Kenyataan tersebut jelas sangat bertolak belakang
dengan yang dialami seorang anak dibawah umur di Palu, Sulawesi Tengah, pada
2012. Gara-gara dituduh mencuri sandal jepit oleh seorang polisi, setelah
mendekam di tahanan selama beberapa bulan, dia dinyatakan bersalah oleh hakim.
Palu. Meski vonisnya ringan, anak di bawah umur itu akan menyadang status bekas
narapidana seumur hidup.
Lain lagi dengan nenek Minah (55 tahun). Pada 2009,
setelah ditahan selama tiga bulan, dia diganjar satu bulan 15 hari oleh
pengadilan negeri Purwokerto, Jawa Tengah. Kesalahannya, mencuri tiga buah
kakao milik milik PT Rumpun Sari Antan (RSA).

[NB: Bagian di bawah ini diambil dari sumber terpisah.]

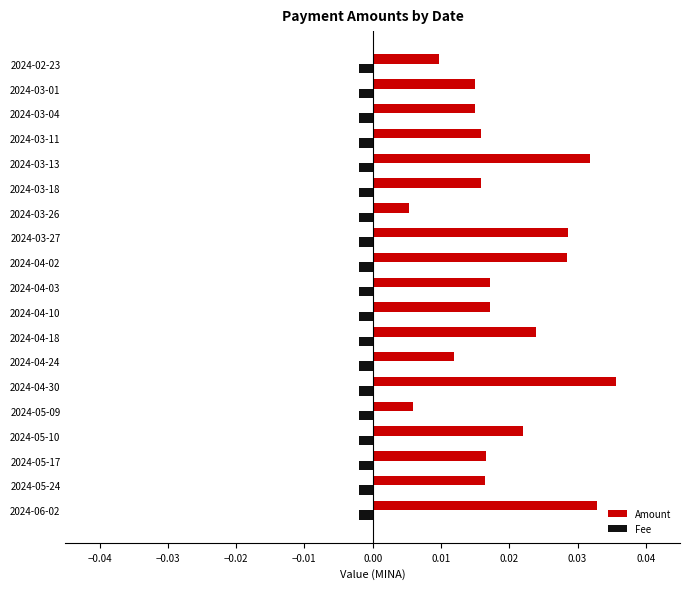

Between 2024-05-10 and 2024-02-23, which series saw the biggest shift?

Amount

Tiga nelayan Pandeglang, Banten, yang kepergok
menangkap 4 ekor udang di kawasan cagar alam bernasib mirip dengan Minah.
Mereka terpaksa mendekam dibui selama tiga bulan sampai sidang pengadilan
digelar. Ditengah kecaman demikian hebat terhadap cara penganganan kasus
tersebut, pada Januari lalu para nelayan tersebut divonis bebas.
Bagaikan kasus besar, kasus nenek Rasminah yang
dituduh mencuri 6 buah piring oleh majikannya pada 2012, bahkan dibawa oleh
pihak kejaksaan sampai ke tingkat Mahkamah Agung. Rasminah pun akhirnya dijauhi
human empat bulan 10 hari. Kegigihan jaksa dalam menangani perkara yang
sesungguhnya bisa didamaikan di kantor Satpam atau polisi ini, tentu saja
menuai banyak kecaman.
Oleh pakar hukum tata-negara Jimly Assiddiqie vonis
terhadap Rasminah adalah bukti bahwa orientasi penegak hukum adalah menjalankan
peraturan, bukan menegakkan keadilan.
Melihat itu semua, ketua Mahkamah Agung (MA) Harifin
Andi Tumpa beberapa waktu lalu mengimbau agar para hakim tidak menggunakan kaca
mata kuda ketika menjalankan tugas. Nilai-nilai keadilan yang tumbuh di
masyarakat, katanya, juga harus diperhatikan.
Masalahnya, tak sedikit dari penegak hukum lebih suka
memperhatikan keuntungan pribadi ketimbang pengadilan.